» **Task requirements**:
a - List every named drug that the passage on radioligand therapy companies gives as an example of a targeting mechanism.
b - Continue the passage on radioligand therapy companies from the point where it stops.

» **Document excerpt**:

--- START ---

We see four key levers of differentiation within radioligand therapeutic companies:
Choice of radioisotope: Alpha-emitters provide increased cytotoxicity at shorter ranges while beta-emitters provide less cytotoxic potential across longer distances. Due to intrinsic supply chain and production constraints, identifying a consistent source of isotope whose availability is minimally affected by geopolitical or manufacturing issues can be an important differentiator. While potency differences across radioisotopes are still being worked out in clinical trials, the optimal isotope for a given antigen or indication may need to be empirically determined. Consideration around half-life will also greatly affect commercialization and distribution efforts. Longer half-lives afford more supply chain flexibility but alongside costs in terms of potential toxicity.
Targeting mechanism: The targeting mechanism of a TRT plays an important role in its target specificity and its off-target cytotoxicity profile. Different mechanisms have been used to date including small molecules (i.e. Lutathera), peptides (i.e. Pluvicto), and monoclonal antibodies (i.e. Bexxar, Zevalin). New TRT are being researched using Fabs and nanobodies for targeting. Each of these different compounds exhibit different selectivities, binding characteristics, and half-lives that will ultimately affect the success and efficacy of their given TRT platform. Unlike ADCs or other antibody conjugate based therapeutics, long half life is not a critical design criteria, and should match the choice of isotope. In contrast, tumor specific localization can be a more important design criteria and may be better serviced by peptide, Fab/nanobody, small-molecule, and other target binding moieties with improved tumor penetration.

--- END ---

» **Dataset excerpts**:
--- START ---

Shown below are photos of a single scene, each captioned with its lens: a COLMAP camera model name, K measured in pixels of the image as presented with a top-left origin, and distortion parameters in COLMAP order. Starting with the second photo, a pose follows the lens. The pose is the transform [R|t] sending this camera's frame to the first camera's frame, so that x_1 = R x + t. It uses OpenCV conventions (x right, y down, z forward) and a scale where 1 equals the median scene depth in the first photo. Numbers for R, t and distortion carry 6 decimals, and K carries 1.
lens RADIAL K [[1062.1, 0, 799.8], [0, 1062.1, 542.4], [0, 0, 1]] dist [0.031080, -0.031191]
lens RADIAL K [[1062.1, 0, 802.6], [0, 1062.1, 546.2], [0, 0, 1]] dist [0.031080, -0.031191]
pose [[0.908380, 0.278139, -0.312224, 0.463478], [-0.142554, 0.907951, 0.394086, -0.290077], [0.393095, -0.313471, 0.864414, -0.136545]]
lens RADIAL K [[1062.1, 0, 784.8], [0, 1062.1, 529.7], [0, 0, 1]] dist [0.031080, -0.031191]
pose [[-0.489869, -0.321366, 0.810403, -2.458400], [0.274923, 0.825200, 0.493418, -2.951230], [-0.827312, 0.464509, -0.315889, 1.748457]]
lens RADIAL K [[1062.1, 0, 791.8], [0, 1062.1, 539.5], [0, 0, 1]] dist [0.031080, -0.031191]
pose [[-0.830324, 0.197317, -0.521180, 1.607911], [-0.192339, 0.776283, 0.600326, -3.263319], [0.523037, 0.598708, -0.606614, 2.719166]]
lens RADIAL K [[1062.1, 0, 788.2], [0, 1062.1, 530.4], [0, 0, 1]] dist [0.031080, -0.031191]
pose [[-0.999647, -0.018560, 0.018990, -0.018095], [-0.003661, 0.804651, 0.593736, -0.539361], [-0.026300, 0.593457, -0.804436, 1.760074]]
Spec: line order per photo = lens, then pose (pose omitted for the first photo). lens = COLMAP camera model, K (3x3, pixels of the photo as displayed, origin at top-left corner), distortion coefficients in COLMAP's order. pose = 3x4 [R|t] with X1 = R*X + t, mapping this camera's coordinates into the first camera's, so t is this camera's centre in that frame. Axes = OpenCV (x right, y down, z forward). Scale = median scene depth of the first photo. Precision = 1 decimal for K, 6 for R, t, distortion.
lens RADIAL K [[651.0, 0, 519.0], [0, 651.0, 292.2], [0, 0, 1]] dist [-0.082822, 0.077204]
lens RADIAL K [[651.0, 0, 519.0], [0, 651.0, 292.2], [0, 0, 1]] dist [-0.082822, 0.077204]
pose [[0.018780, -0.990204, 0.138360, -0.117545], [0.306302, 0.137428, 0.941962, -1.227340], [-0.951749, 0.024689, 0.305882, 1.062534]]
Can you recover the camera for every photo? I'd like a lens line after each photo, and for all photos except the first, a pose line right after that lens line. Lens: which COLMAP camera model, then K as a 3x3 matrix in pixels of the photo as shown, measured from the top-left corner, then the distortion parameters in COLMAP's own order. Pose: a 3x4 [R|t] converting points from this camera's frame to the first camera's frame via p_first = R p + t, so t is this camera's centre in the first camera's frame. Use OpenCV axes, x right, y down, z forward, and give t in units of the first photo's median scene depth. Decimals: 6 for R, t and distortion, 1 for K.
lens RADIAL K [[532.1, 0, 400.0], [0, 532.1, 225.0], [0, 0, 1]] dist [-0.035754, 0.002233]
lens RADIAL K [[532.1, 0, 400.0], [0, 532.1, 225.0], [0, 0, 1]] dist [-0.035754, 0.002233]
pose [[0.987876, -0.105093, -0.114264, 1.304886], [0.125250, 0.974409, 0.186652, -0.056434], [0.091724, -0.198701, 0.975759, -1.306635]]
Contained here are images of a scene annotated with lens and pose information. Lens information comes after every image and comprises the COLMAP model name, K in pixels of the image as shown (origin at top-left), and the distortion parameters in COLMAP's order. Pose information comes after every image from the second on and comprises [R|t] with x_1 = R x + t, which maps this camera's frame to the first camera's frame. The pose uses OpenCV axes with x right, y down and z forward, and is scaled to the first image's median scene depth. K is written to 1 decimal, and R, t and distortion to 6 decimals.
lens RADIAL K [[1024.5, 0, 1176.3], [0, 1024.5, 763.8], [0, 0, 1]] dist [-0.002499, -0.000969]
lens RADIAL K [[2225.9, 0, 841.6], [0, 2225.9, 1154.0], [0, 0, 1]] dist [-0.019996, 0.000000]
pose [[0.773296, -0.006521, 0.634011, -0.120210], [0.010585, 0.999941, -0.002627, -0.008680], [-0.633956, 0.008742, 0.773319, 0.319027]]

--- END ---

» **Answers below**:
a - Lutathera, Pluvicto, Bexxar, Zevalin

b -
Engineering out toxicity: Binding based delivery of toxic compounds such as in ADCs or in radiopharmaceuticals are limited by a narrow therapeutic window. Engineering improvements including tumor specific cleavable linkers, excretion promoting moieties, albumin binding moieties that can reduce accumulation and toxicity in normal tissues will enable higher dosing and increased tumor clearance. Platform technologies that can address this engineering challenge can be broadly applicable to different antigens and therapeutic indications.
Production and Distribution Capabilities: Seeing the failures of Bexxar and Zevalin and most recently with the production and distribution issues plaguing Novartis, it will be important for future TRT companies to harmonize their production and distribution capabilities to create a resilient supply chain that can provide all patients access to medication. For example, ARTBio is developing benchtop format Pb-212 generators the size of a large thermos that provide flexibility to the production of their radioligand and the ability for onsite drug elution. This technology, termed AlphaDirect, can be operated in conventional radiopharma GMP facilities and uses an accessible source isotope with a use-life of months. Creative approaches like these will facilitate clinical adoption of alpha-emitter therapies.